Ann believes the basis for valuable content is placing the reader in the spotlight. “When I was at the stage of my journalist education one of my professors told me: Nobody is obliged to read your article. Seeing content from that point of view has completely changed my line of thought. I stopped focusing on what was most important to me, and started to focus on the reader instead. It was a valuable hint for me as a marketer, blogger, and privately as a person,” says Ann. She also emphasizes conveying information in the simplest possible way, so that it is comprehensible to the widest group of readers. “That same professor also told me: Nobody will blame you for making things too easy to understand. I think life is complicated, business is unstructured. To be frank, I find many things confusing and bemusing. My mission is to simplify complicated things,” Ann adds. She also emphasizes how important it is to be true to your word: “If you said you will do it, do it. Your word means much more than you think.”

Those three principles: focusing on the reader, simplifying complex things and being true to one’s word are what Ann considers a key to being so successful in her career.

One of the greatest challenges for marketers nowadays is, according to Ann, the technological development, which plays an important role in marketing. She admits technological possibilities are huge, and she also has built her career upon state-of-the-art tools. “It’s incredible how much we can do using modern technologies. Nevertheless, I believe technologies are only good when your story is good. Creativity can not be encoded and the quality of your message is always more important than its quantity.

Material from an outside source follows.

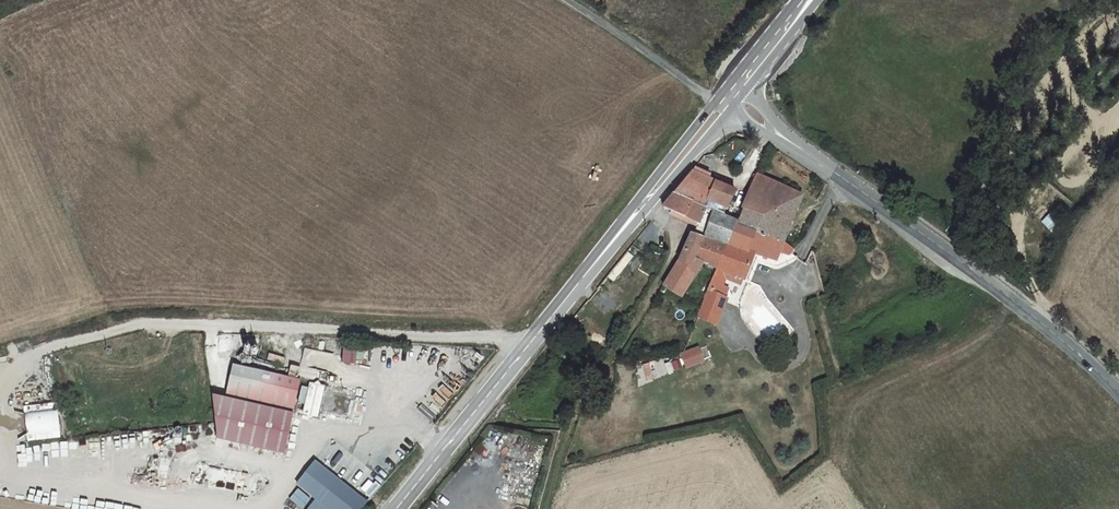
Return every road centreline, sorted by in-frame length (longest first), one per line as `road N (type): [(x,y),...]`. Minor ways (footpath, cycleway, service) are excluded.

It has always been and will always be true,” says Ann.

She believes each company has something they can tell, a value they can share, if only they look at it with their customers’ eyes. “What already exists is an inspiration” – she quotes Michael Wolff. She advises to practise looking at things in various ways, from different points of view, because what seems obvious to us may not be that obvious to others.

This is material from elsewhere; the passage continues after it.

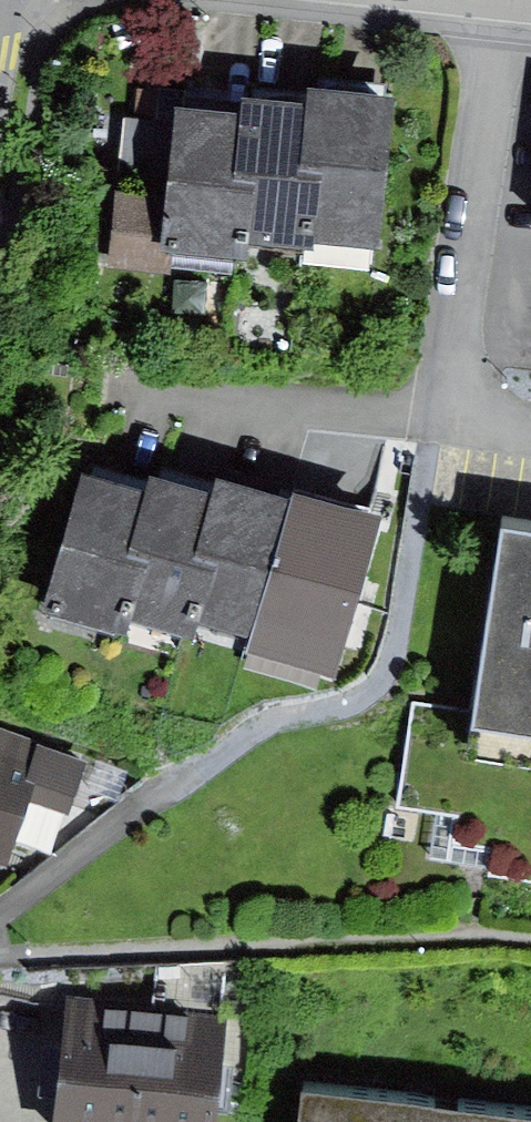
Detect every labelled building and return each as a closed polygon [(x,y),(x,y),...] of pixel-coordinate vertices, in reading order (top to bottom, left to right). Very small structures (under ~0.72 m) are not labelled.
[(310,88),(305,236),(379,238),(386,75),(311,72),(310,88)] [(305,236),(310,88),(246,86),(245,96),(240,233),(305,236)] [(240,233),(245,96),(168,93),(165,185),(116,183),(113,258),(170,260),(171,243),(240,246),(240,233)] [(146,476),(113,602),(176,619),(179,609),(214,476),(151,459),(146,476)] [(113,602),(146,476),(83,460),(44,608),(107,625),(113,602)] [(214,476),(179,609),(252,628),(291,482),(218,462),(214,476)] [(292,477),(291,482),(252,628),(248,643),(337,666),(381,500),(292,477)] [(506,519),(476,707),(413,698),(397,802),(455,811),(450,839),(498,846),(494,875),(530,881),(530,523),(506,519)] [(6,854),(22,808),(67,823),(91,753),(0,722),(0,852),(6,854)] [(50,996),(40,1121),(203,1121),(224,961),(147,968),(145,1008),(50,996)] [(303,1077),(298,1121),(530,1121),(530,1101),(303,1077)]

What was the best marketing advice Ann has ever heard?The most effective marketing is one that does not work like marketing”. And, as she herself stated, she follows these words everyday at work.

Examples of B2B and B2C brands that use great content marketing, according to Ann Handley:

Hubspot – best of all
Marketo – What Does the Fox Say? B2B Companies Need Visual Style
Crowd Mics – Scrappy Video Content Marketing: What if we Didn’t Try so Hard?
Buffer – Almost all of it is ridiculously useful.
Basecamp – Basecamp is Barking up the Long Tree With ‘The Distance”
TopRank Online Marketing – What’s Next in B2B Marketing?

Airbnb – The Airbnb Berlin Wall Anniversary Film: A Q&A With its Creator
Chipotle – The Biggest Marketing Lesson from Chipotle’s ‘Scarecrow’ Video

Humane Society Silicon Valley – Creative, Funny, Unusually Honest Marketing of an Awful Dog Named ‘Eddie the Terrible’

The Best Political Ad Ever – even though it was a political failure and the candidate didn’t win, Ann sees it as a breakthrough storytelling in political marketing.